Totō Tenjin


Tenjin visiting China
Sengai Gibon (1750-1837)
Scroll, ink on paper
H.: 172 cm – W.: 50 cm
Edo period, 18-19th century

A branch of a plum tree broken off at Mt. Mikasa
Its scent fills only under the heaven
(A branch of a plum tree fragrant only with Tenjin)

Tenjin is another name of Sugawara no Michizane, born in Nara, who was a scholar, poet, and politician of the Heian period of Japan. He was promoted as one of the highest politicians, but he was demoted to the countryside in Fukuoka because of a slander of a political opponent, and died at regret. Afterward he was considered as an excellent poet and revered as the god of study. There is a legend that he went to China to practice Zen meditation in the 12th century.

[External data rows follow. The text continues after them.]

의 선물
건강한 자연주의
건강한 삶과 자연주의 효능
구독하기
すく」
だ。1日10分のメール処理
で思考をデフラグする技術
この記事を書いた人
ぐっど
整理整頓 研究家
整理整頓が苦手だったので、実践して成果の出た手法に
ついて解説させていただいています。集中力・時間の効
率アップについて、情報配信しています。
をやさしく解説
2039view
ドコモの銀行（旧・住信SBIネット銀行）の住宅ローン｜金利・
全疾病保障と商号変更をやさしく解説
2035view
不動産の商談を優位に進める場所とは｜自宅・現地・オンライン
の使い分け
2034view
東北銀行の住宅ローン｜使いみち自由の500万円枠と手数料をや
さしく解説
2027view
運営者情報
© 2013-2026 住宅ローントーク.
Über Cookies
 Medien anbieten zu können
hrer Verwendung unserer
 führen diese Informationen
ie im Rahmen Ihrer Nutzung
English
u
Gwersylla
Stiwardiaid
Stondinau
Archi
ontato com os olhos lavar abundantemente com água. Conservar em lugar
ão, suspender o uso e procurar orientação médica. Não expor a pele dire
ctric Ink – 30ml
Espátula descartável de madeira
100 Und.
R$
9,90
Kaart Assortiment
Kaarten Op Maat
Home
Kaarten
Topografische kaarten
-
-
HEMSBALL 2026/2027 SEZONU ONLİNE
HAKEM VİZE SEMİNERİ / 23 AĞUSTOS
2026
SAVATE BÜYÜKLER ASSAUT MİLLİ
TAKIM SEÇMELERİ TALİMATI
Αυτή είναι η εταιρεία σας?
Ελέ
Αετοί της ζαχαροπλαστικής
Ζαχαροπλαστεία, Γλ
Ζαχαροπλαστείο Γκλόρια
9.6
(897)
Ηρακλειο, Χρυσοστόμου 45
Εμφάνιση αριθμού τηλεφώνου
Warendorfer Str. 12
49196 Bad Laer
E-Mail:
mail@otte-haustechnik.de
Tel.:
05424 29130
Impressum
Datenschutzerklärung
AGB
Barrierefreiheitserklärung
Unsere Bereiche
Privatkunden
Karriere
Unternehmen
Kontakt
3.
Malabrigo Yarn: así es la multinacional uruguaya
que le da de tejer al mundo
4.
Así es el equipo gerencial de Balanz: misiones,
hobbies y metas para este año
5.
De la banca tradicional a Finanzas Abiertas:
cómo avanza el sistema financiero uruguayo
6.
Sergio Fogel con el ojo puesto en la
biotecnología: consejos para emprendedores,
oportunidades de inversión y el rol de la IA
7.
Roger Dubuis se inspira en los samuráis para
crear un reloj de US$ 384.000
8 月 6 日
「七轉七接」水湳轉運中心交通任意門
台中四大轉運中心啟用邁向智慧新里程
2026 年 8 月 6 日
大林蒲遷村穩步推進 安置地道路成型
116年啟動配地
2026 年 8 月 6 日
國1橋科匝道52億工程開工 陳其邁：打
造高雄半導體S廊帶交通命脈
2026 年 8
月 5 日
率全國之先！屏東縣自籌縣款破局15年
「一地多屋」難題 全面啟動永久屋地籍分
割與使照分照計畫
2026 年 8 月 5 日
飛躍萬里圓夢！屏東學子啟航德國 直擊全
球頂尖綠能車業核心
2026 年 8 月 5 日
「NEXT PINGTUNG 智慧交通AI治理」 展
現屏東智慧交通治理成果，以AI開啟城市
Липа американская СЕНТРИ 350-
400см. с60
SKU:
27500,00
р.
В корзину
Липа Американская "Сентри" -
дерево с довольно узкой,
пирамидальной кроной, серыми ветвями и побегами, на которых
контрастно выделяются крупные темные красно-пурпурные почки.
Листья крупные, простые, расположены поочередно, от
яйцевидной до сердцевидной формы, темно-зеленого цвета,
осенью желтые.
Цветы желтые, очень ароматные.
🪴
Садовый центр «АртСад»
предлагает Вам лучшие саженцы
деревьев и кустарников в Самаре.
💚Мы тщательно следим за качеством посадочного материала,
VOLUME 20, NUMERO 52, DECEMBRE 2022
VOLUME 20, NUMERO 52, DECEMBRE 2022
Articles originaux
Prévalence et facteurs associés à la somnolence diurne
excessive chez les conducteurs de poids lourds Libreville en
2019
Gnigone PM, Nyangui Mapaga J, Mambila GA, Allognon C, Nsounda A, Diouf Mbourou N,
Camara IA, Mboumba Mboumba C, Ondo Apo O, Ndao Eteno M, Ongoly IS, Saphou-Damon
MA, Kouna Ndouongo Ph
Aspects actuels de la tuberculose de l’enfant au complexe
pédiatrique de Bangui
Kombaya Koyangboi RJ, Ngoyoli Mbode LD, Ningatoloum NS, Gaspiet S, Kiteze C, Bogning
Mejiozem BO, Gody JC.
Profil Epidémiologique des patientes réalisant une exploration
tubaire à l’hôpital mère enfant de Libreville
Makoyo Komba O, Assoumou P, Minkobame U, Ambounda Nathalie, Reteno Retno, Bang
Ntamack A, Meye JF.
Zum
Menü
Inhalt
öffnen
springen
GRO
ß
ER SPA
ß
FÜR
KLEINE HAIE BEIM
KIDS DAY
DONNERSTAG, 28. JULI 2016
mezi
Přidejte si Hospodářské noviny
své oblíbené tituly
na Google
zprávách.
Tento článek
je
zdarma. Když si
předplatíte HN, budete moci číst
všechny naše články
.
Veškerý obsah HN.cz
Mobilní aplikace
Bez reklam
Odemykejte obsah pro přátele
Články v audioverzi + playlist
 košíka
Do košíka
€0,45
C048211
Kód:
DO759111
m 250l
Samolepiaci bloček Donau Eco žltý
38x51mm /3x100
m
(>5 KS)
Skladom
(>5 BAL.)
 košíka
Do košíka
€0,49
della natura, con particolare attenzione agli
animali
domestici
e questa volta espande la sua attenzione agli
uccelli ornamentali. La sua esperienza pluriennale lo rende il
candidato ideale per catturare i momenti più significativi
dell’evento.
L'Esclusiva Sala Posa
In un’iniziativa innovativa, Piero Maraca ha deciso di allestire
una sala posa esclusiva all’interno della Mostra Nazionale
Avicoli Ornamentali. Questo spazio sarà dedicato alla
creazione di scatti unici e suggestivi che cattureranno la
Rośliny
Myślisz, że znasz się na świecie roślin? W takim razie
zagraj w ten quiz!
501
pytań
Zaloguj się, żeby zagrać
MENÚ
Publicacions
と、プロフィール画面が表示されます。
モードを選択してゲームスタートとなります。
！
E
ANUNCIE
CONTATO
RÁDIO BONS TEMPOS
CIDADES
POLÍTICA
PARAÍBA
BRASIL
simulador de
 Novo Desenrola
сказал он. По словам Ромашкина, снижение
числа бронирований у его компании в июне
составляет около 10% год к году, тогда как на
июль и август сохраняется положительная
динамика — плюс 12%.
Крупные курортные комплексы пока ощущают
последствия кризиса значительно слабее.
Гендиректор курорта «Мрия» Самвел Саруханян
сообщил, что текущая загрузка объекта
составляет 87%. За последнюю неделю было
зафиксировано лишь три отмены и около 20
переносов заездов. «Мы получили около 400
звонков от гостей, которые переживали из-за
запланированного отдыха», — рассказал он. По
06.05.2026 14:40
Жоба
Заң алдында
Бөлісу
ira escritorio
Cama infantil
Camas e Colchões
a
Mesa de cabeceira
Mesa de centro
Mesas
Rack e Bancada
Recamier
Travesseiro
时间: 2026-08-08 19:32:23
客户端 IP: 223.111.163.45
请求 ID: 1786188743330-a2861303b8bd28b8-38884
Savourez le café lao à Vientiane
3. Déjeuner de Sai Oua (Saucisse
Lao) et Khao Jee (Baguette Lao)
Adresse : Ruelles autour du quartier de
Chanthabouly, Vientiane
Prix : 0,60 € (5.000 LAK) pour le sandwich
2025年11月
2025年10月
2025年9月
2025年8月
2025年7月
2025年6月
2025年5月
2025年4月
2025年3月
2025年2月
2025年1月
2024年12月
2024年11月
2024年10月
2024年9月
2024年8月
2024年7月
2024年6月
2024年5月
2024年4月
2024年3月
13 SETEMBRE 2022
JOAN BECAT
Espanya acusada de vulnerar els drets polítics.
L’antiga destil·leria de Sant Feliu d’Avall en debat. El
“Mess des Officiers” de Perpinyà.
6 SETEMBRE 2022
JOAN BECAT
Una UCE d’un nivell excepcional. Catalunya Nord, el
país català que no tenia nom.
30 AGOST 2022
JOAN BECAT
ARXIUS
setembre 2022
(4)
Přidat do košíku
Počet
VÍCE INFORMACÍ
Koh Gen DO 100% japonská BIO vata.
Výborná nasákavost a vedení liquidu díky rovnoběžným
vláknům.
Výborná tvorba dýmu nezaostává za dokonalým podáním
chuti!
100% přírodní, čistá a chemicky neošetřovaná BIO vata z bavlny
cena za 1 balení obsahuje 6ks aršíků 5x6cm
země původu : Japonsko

It is just a legend of course, but this idea that the god of study Tenjin went to China for learning became popular among the Zen priests at the time. That is why there are a number of Zen-ga (Zen paintings) of Tenjin motif.
Mt. Mikasa is in Nara prefecture which is one of the utamakura, places described in classical Japanese verse. Sometimes it can be a symbol of a high-class bureaucrat to serve for the Emperor. Sengai played on words in this poem, to let the readers associate “Mikasayama (Mt. Mikasa)” and “Ten (heaven)” with Tenjin. In this context, Tenjin is a symbol of wisdom for Sengai. He likened the branch of a plum tree to the enlightenment or the great wisdom which can be achieved by study. For that, the face of Tenjin is very gentle and he looks satisfied.